Excluding patterns for NER

Hi there,

Is there any way I can specify words or patterns that are not entities?

I am training a NER model from scratch (using the workflow that Matthew describes in his video). For some reason the model keeps annotating single words such as prepositions, determinants or even punctuation as entities (in particular it has asked me a huge amount of times whether “with” was an entity, despite me rejecting it every time). Is there a way I can tell it that those are not entities, so that I don’t have to manually reject them every time?
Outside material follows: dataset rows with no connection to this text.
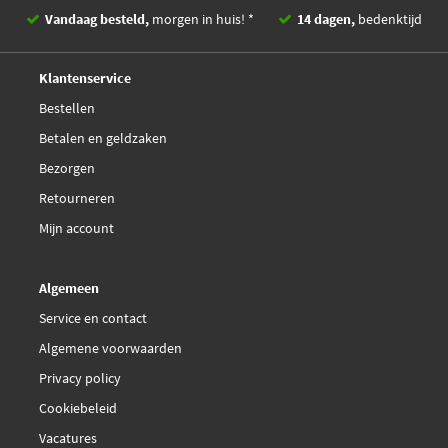
Vandaag besteld,
morgen in huis! *
14 dagen,
bedenktijd
Deskundig,
advies
Klantenservice
Bestellen
Betalen en geldzaken
Bezorgen
Retourneren
Mijn account
Algemeen
Service en contact
Algemene voorwaarden
Privacy policy
Cookiebeleid
Vacatures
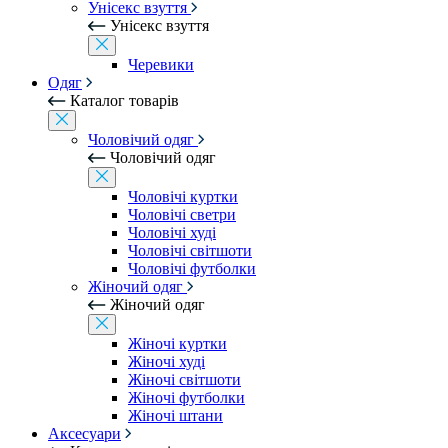
Унісекс взуття
Унісекс взуття
Черевики
Одяг
Каталог товарів
Чоловічий одяг
Чоловічий одяг
Чоловічі куртки
Чоловічі светри
Чоловічі худі
Чоловічі світшоти
Чоловічі футболки
Жіночий одяг
Жіночий одяг
Жіночі куртки
Жіночі худі
Жіночі світшоти
Жіночі футболки
Жіночі штани
Аксесуари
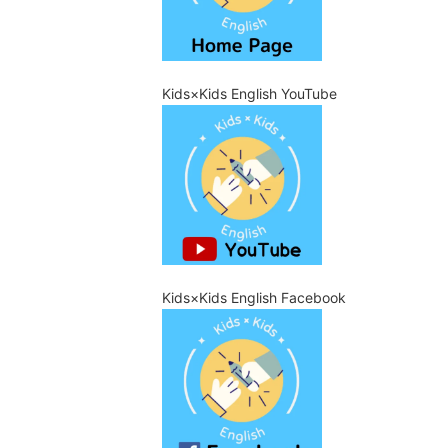
Kids×Kids English YouTube
Kids×Kids English Facebook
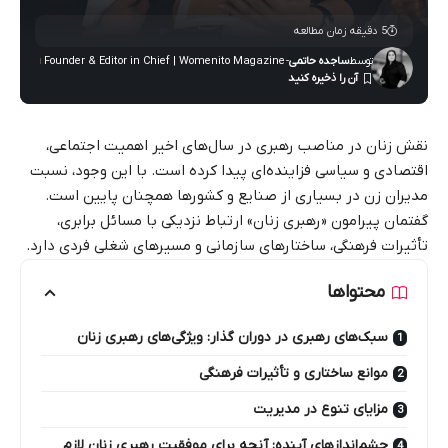
5 دقیقه زمان مطالعه
توسط
ساجده حاتمی
- Founder & Editor in Chief | Womenito Magazine
نقش زنان در مناصب رهبری در سال‌های اخیر اهمیت اجتماعی،
اقتصادی و سیاسی فزاینده‌ای پیدا کرده است. با این وجود، نسبت
مدیران زن در بسیاری از صنایع و کشورها همچنان پایین است.
گفتمان پیرامون «رهبری زنان» ارتباط نزدیکی با مسائل برابری،
تأثیرات فرهنگی، ساختارهای سازمانی و مسیرهای شغلی فردی دارد.
محتواها
سبک‌های رهبری در دوران گذار: ویژگی‌های رهبری زنان
موانع ساختاری و تأثیرات فرهنگی
مزایای تنوع در مدیریت
چشم‌اندازهای آینده: آنچه برای موفقیت رهبری زنان لازم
Hi! This sounds similar to the antipatterns request here:

We don't currently have that implemented out of the box, but you could add a filter to the stream at the very end of the recipe that explicitly doesn't send out an example if the span text is part of an exclude list. For example:

def filter_stream(stream):
    exclude_list = ("with", ".", ",")  # etc.
    for eg in stream:
        span = eg["spans"][0]
        if eg["text"][span["start"]:span["end"]] not in exclude_list:
            yield eg

# End of the recipe
stream = filter_stream(stream)

However, this also means that you won't get to annotate it. From what you describe, it sounds like your model is a bit "lost" and possibly doesn't get to see enough positive examples, so it starts suggesting a lot of very random tokens over and over again. Are you able to add more patterns to help bootstrap the suggestions? Alternatively, it's also possible that your use case just needs the model to be pre-trained more before you can start annotating with the model in the loop. So you might want to experiment with doing some manual annotation first so the model knows at least something about the entity type.

The model actually has a somewhat weird behavior, where it makes a couple of very accurate (or at least sensible) predictions before getting caught up with a nonsense annotation (such as “with” or “in” or punctuation) and asking about 10 of them in a row (often the exact same word/symbol).

You are right about it not having enough initial data, I’m now trying to annotate a substantial amount manually and will see if it works better.